Un soleil radieux ébloui Paris depuis quelques jours et je me vois donc obligé, si je veux tenir ma parole, de revenir sur Joseph de Maistre. Je ne l’ai pas relu depuis, tout ceci sera donc fait de mémoire – savamment ruminé.

La phrase que je cherchais à citer l’autre jour, le 13 janvier si j’en crois mes tablettes – ce qui ne nous rajeunit pas et dit encore, s’il fallait y insister, la prolixité de ma plume –, cette phrase me trotte en tête depuis, car elle précipite le sel de la pensée conservatrice[1] :

Le temps, premier ministre de Dieu au département de ce monde.

C’est là fort bien résumer la sagesse du réactionnaire, qui consiste à voir dans le lent accomplissement des équilibres à travers les siècles la meilleure façon de gouverner. Songeons-y : Maistre vivait une époque de bouleversements profonds dont rien ne laissait entrevoir qu’ils amélioreraient quoi que ce fût. Face à des siècles de tradition, les révolutionnaires brandissaient l’étendard de la Raison dont il comptait tirer les pouvoirs propres aux démiurges. Ils pensaient possible de concevoir, dans l’étroitesse de leur crâne, le plan d’une société parfaite[2]. C’est un défaut courant de nos jours, cette propension à penser que la marche du monde est suffisamment simple pour être entièrement conceptualisée par nos cerveaux et qu’il est donc possible de bâtir une société meilleure par la seule grâce de nos théories. Le communisme est précisément cela : une vanité de la pensée. Organiser en pensées une société aux dimensions de nos sociétés contemporaines[3] est un péché d’orgueil né d’une illusion de la Raison, à la manière des Modernes qui, éblouis par la capacité de l’Homme à concevoir l’Infini, voyaient là la preuve de l’existence de Dieu[4]. Nous ne sommes pas capables de prévoir correctement la météo à huit jours et nous ne le serons probablement jamais : trop de variables rentrent en ligne de compte. Que dire alors du devenir de plusieurs millions de personnes ? Nous ne pourrions qu’à grand-peine prédire correctement le comportement de nos propres enfants du jour pour le lendemain ! Remplaçons la météo par la science économique[5], considérant sans trop forcer que sa maîtrise est une exigence raisonnable à imposer à tout projet de société, et à propos de laquelle nous sommes proprement infoutus de nous mettre d’accord[6]. Qu’est-ce qui marche et rend les gens contents ? Du travail et de l’argent soit, mais comment ? Alléger les charges ! Baisser les impots ! Des emplois aidés ! Que les patrons payent ![7]

A côté de cela, le conservateur, lui, se dit que toute organisation sociale, toute convention, tout équilibre atteint par les siècles passés est précieux, le fruit d’innombrables ajustements avec le monde tel qu’il va, et qu’il serait inconscient, qu’il serait déraisonnable de vouloir le modifier.

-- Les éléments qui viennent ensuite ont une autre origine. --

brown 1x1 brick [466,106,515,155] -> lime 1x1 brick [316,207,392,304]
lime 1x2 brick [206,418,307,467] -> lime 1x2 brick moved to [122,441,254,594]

C’est en réalité une pensée darwinienne (donc terriblement moderne, épistémologiquement parlant) : seuls les longs processus graduels de type essais-erreurs, à portées limitées, peuvent prétendre à la complexité. De même que toute la science actuelle ne pourrait jamais créer qu’une amibe informe et flasque en fait de vivant, à peine capable de respirer, de même nos théories sociales ne peuvent prétendre à la sagesse des siècles. Le temps, premier ministre de Dieu au département de ce monde.

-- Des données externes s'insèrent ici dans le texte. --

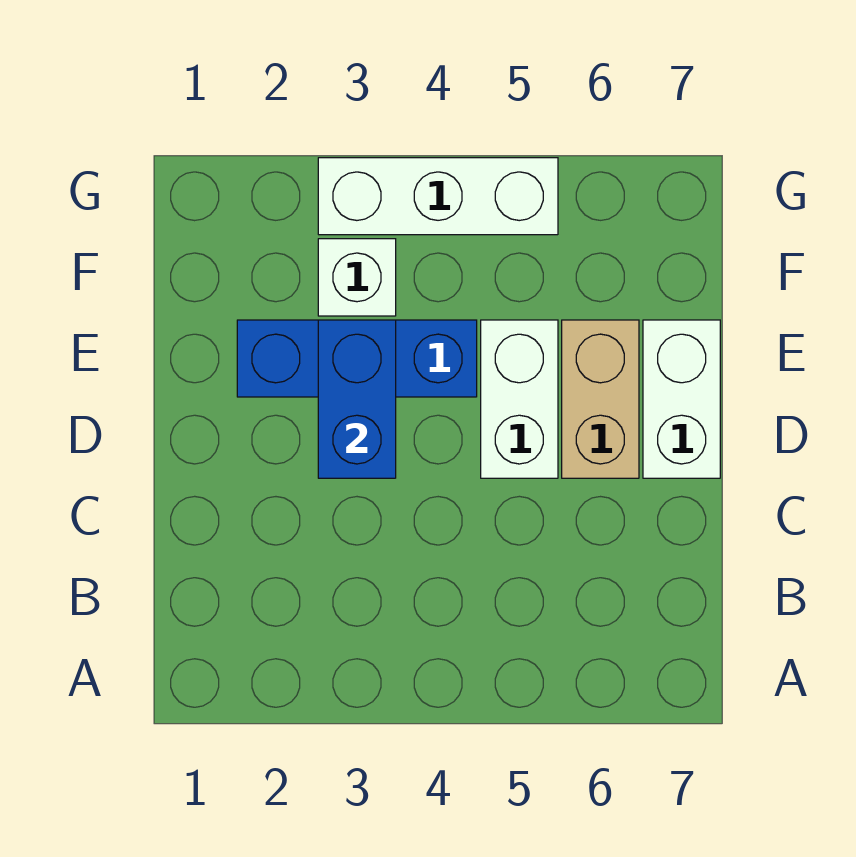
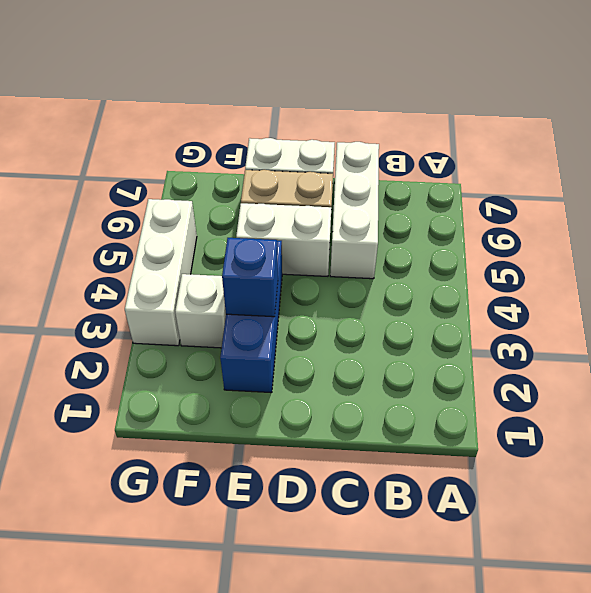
none -> white 1x3 brick [330,142,379,279]
blue 1x2 brick [318,320,396,478] -> blue 1x1 brick [222,238,278,317]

La contre-révolution, la réaction, ont cette vertu : elles sont modestes. Elles sont humbles. Elles respectent et préservent l’intelligence de nos ancêtres. Elles ne se pensent pas meilleures ou plus éclairées et acceptent timidement leur petitesse. Il faut leur reconnaître ce mérite et fréquemment se tourner vers elles lorsque nos idées s’exaltent et que nous risquons perdre pied.

Notes

[1] Selon moi, selon moi. Allons, ma modestie est légendaire.

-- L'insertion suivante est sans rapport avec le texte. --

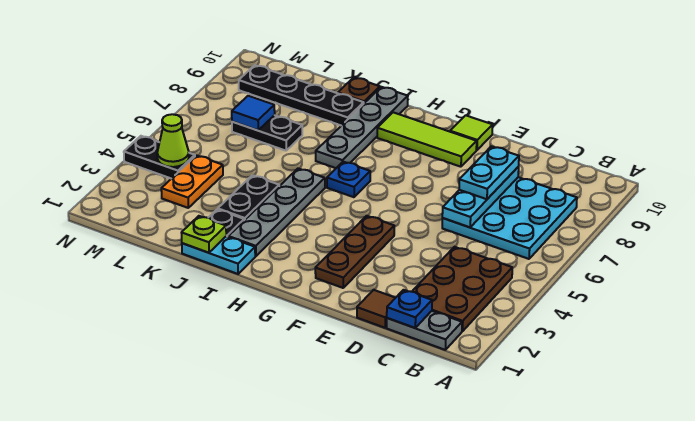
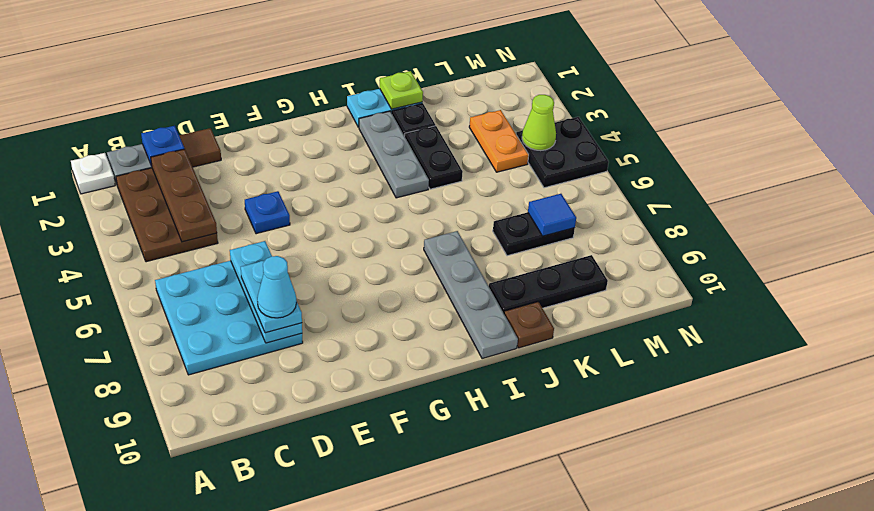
none -> white 1x1 plate [71,153,115,194]
none -> cyan 1x1 cone [257,256,296,318]
brown 1x3 plate [315,216,394,288] -> brown 1x3 plate moved to [151,149,217,242]
lime 1x3 tile [377,112,477,167] -> none
lime 1x1 tile [450,115,493,150] -> none
blue 1x1 plate [327,162,370,197] -> blue 1x1 plate moved to [245,191,290,234]
grey 1x4 plate [229,169,325,256] -> grey 1x3 plate [359,111,429,198]
black 1x4 plate [239,65,364,126] -> black 1x3 plate [489,255,608,313]
black 1x2 plate [124,136,195,179] -> black 2x2 plate [516,117,609,188]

[2] Je ne discute pas ici de la justesse des récriminations qu’ils pouvaient faire à l’ancien monde, cela va de soit. On ne refait pas le match. Je m’attache à l’après ou, si on veut absolument dater l’histoire, au moment où la rage des sans-culottes envahit l’assemblée et la pousse toujours plus loin dans la Révolution : nouvelles constitutions, abandon de la monarchie, exécution du roi, comité de salut public, etc.

[3] Sans même aller jusqu’à envisager le cas de la Russie soviétique, pays large de huit fuseaux horaires, que les bolchéviks pensaient pouvoir administrer depuis Moscou.

[4] Le nombre de capitales dans cette phrase prouve à lui seul la bouffissure de l’idée.

[5] Blague bien connue : l’économie, comme la météorologie, consiste à pouvoir expliquer le lendemain pourquoi nous nous sommes trompés la veille. Il faudrait d’ailleurs qu’une partie du Gnomon, trop longtemps délaissé, traite de ceci : la science prédit, elle n’explique rien.

[6] Mais comme tout le monde, j’ai ma petite idée.

[7] Eh oui, toutes ces politiques ont bien le même but et c’est bien ça le plus drôle.